Na impossibilidade do grande público aceder às provas (peças processuais, despachos e acórdãos) de onde poderiam constatar múltiplas fraudes, prevaricações e inserção de falsidades nos processos, para início de conversa, sou forçado, aqui e agora, a demonstrar como Juízes do Supremo Tribunal de Justiça de Cabo Verde não sentem vergonha de inventar mentiras deslavadas e proceder a publicitação dessas falsidades nos órgãos de comunicação social, visando ludibriar o Povo e aldrabar utentes da Justiça.

Por: Amadeu Oliveira*

Caso Não-Justiça: Carrascos, Infantis e Folgados

“Não há nada mais prejudicial para um País, como os Chicos- Espertos e Chicas-Espertas serem considerados Juizes” - Bismark

1. O autor desta crónica tem afirmado e repetido múltiplas vezes que os Venerandos Juízes colocados na Secção Criminal do Supremo Tribunal de Justiça, onde se inclui o Dr. Benfeito Mosso Ramos e a Dra. Fátima Coronel, por acção e por omissão dos seus deveres legais, já prejudicaram tantas famílias e cidadãos que deveriam ser expulsos da Magistratura Judicial e que tal desiderato só ainda não aconteceu porque os mesmos têm gozado da protecção, ilegal, imoral e Inconstitucional por parte do Conselho Superior da Magistratura Judicial e da Procuradoria da República;

2. Outro tanto tem sido dito em relação a outros determinados Magistrados Judiciais, nomeadamente, o Juiz Dr. Ary Spencer Santos e o Juiz Dr. Afonso Lima Delgado, todos bem identificados;

3. Tais denuncias e acusações são graves, inquietantes, perturbadores e desconcertantes, sendo alicerçadas em robustas provas documentais e testemunhais, designadamente, peças processuais, Despachos Fraudulentos, Acórdãos Imorais e em Inconstitucionais Omissões, nem sempre de fácil apreensão e entendimento do grande público.

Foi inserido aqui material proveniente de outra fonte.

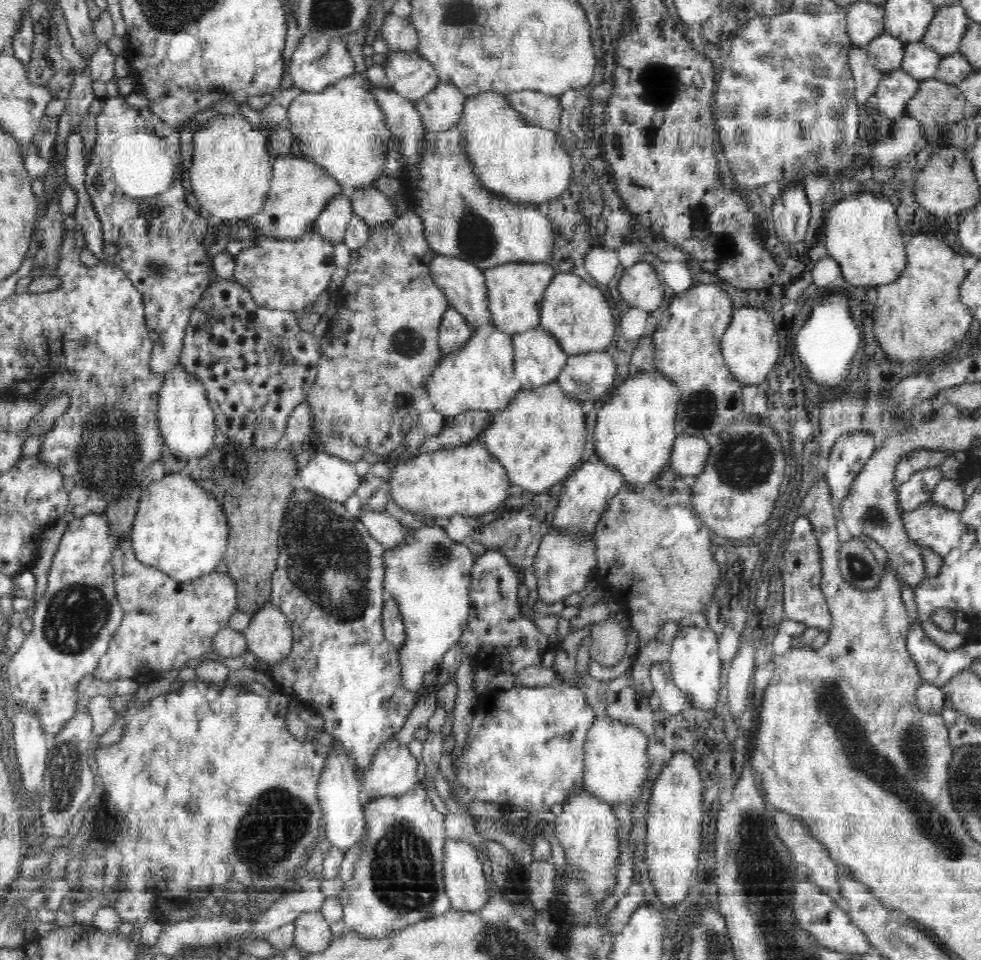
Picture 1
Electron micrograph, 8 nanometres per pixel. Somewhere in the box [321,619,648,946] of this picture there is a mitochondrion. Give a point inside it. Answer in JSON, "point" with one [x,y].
{"point":[402,874]}

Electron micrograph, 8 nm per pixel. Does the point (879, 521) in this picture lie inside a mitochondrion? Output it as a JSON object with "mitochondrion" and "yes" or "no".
{"mitochondrion":"yes"}

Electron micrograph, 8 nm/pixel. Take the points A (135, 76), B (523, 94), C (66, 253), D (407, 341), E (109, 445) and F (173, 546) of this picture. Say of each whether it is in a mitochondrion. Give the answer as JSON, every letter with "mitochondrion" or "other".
{"A":"other","B":"other","C":"other","D":"mitochondrion","E":"mitochondrion","F":"other"}

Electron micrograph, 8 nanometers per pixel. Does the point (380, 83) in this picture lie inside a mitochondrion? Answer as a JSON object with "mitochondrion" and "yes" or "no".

4. Na impossibilidade do grande público aceder às provas (peças processuais, despachos e acórdãos) de onde poderiam constatar múltiplas fraudes, prevaricações e inserção de falsidades nos processos, para início de conversa, sou forçado, aqui e agora, a demonstrar como Juízes do Supremo Tribunal de Justiça de Cabo Verde não sentem vergonha de inventar mentiras deslavadas e proceder a publicitação dessas falsidades nos órgãos de comunicação social, visando ludibriar o Povo e aldrabar utentes da Justiça;

Um Caso Exemplar

5. Mediante inúmeras fraudes processuais e falsificações, o emigrante Arlindo Teixeira, descendente de Cabo-Verdianos, mas com nacionalidade Francesa, que tinha vindo de França passar 45 dias de férias em Cabo Verde, foi sujeito ao regime de prisão preventiva, desde o dia 31 de Julho de 2015, antes de ser condenado a 11 anos de cadeia, fora do quadro legal vigente.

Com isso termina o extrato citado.